* **EXERCISE PASSAGE**

Given there are two psychological concepts A and B that are considered to be independent/orthogonal.

Would the following empirical results proof the opposite? If not why?

In the first experiment A is the independent variable with two conditions: high and low A. B is identically induced in both conditions and measured as the dependent variable. In the high A condition high B is measured. In the low A condition low B is measured. The second experiment is analog to the first one, except with A and B reversed: in the high B condition high A is measured, and in the low B condition low A is measured.

References to papers that use similiar arguments would be very helpful.

  • $\begingroup$ This might be more suitable on statistics SE? I see no direct necessary relation to this site. $\endgroup$
    – Steven Jeuris
    Sep 24, 2018 at 11:17
  • $\begingroup$ The questions is about the interpretation of such empirical results in the context of cognitive science research. $\endgroup$
    – thando
    Sep 24, 2018 at 14:20

1 Answer 1


Since the data show a two-way dependence (low A -> low B, hi A -> hi B and the reverse) this would prove the variables are not independent, as

Linearly independent, orthogonal, and uncorrelated are three terms used to indicate lack of relationship between variables.

* **EXERCISE DATA**

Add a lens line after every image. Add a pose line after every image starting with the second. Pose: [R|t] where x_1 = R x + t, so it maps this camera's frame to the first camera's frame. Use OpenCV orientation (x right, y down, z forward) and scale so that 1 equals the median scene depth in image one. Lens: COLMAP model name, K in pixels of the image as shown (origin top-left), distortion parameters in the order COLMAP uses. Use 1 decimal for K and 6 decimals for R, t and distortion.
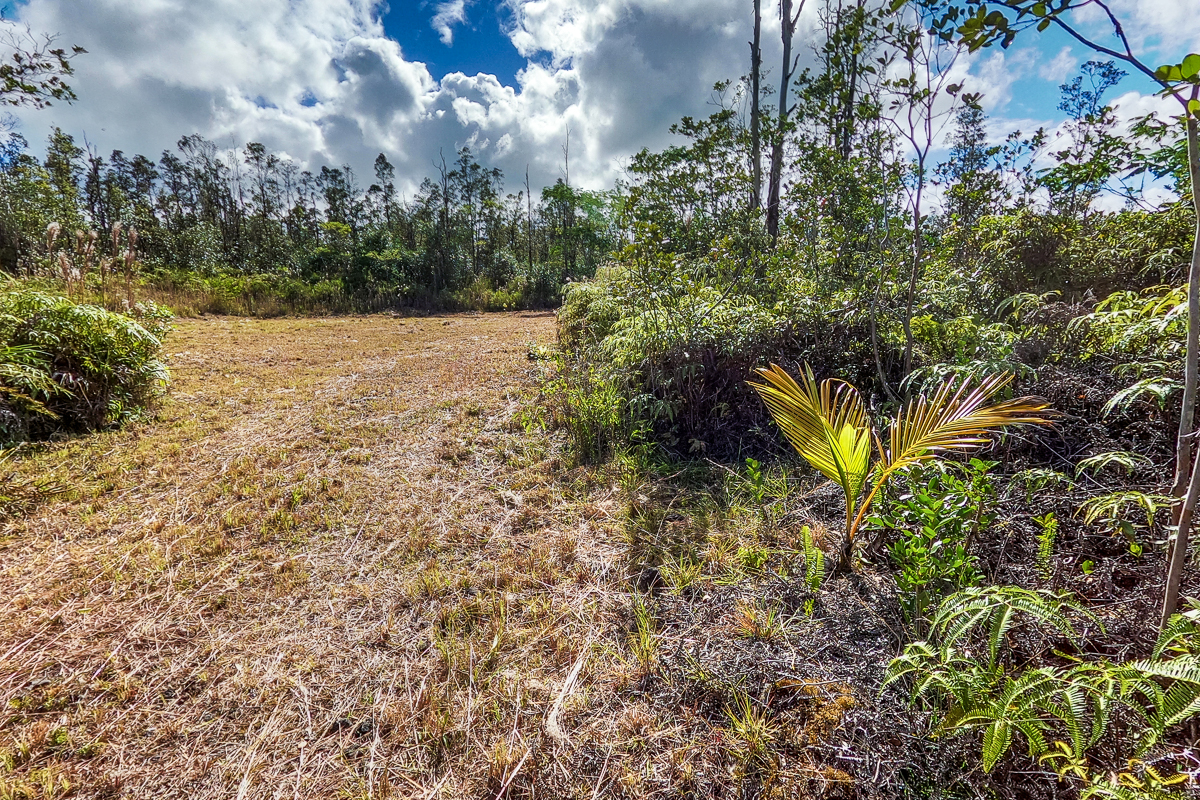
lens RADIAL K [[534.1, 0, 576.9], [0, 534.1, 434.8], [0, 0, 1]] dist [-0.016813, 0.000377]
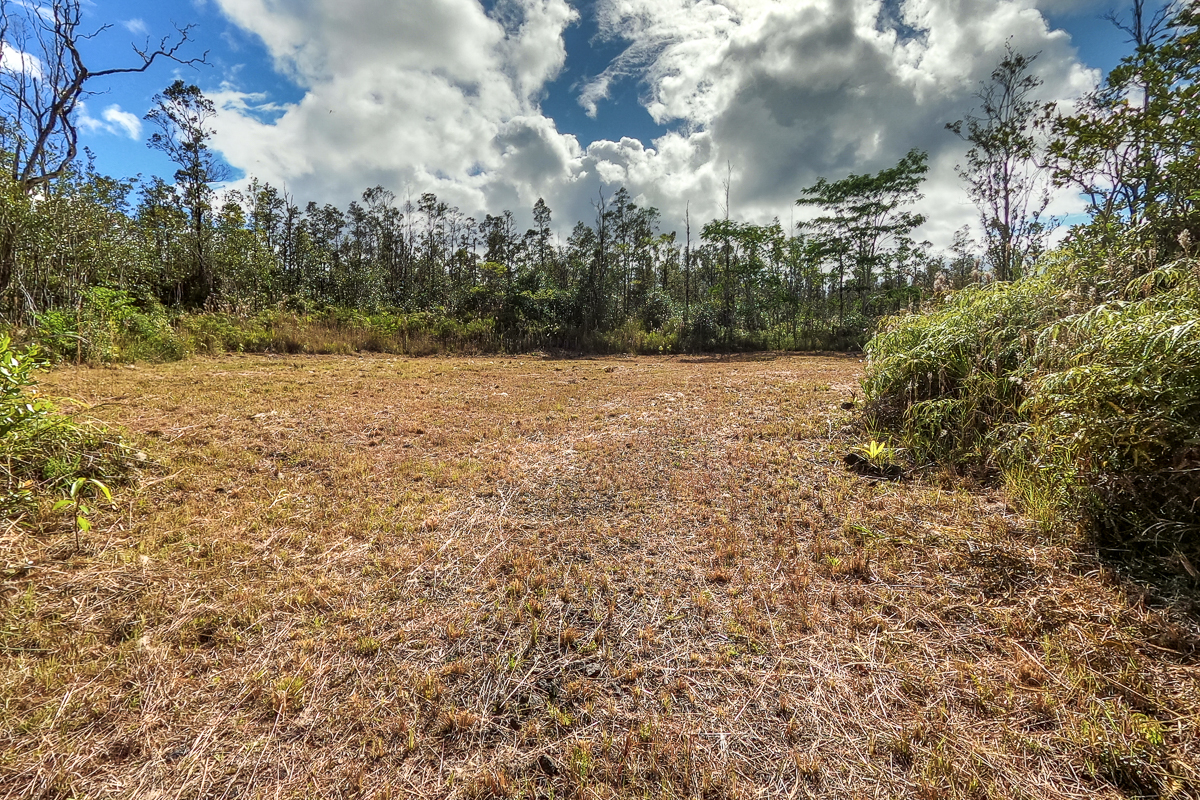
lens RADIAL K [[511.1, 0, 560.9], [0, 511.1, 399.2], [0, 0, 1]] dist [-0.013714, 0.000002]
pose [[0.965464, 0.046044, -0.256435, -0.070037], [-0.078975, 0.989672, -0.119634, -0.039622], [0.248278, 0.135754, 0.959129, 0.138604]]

---

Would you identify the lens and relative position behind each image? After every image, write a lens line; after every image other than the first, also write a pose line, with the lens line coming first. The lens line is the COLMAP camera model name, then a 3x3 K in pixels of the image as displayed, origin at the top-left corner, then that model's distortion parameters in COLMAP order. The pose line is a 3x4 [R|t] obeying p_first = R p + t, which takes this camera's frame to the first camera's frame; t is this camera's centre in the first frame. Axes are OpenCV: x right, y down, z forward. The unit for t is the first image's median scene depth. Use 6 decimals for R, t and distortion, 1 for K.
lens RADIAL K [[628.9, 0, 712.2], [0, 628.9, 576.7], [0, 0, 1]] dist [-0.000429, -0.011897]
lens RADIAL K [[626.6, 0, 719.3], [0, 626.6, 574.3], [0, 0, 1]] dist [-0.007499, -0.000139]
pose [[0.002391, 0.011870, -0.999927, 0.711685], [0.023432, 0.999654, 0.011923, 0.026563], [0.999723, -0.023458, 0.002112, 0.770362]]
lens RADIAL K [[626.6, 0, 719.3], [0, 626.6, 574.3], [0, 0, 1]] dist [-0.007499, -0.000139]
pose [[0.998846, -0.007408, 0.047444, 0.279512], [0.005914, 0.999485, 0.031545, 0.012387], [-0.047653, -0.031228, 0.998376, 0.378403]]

* **PROBLEM 1**
In the post on independent psychological concepts, condense the paragraph beginning "In the first experiment A is the independent variable" into a short bulleted list that keeps its main facts.
* **PROBLEM 2**
The post on independent psychological concepts says three terms indicate a lack of relationship between variables. List them.

* **WRITTEN ANSWER 1**
- Experiment 1: A is the independent variable, with high and low conditions. B is induced identically in both and measured as the dependent variable. High A yields high B, and low A yields low B.
- Experiment 2: The same design with A and B reversed. High B yields high A, and low B yields low A.

* **WRITTEN ANSWER 2**
- Linearly independent
- Orthogonal
- Uncorrelated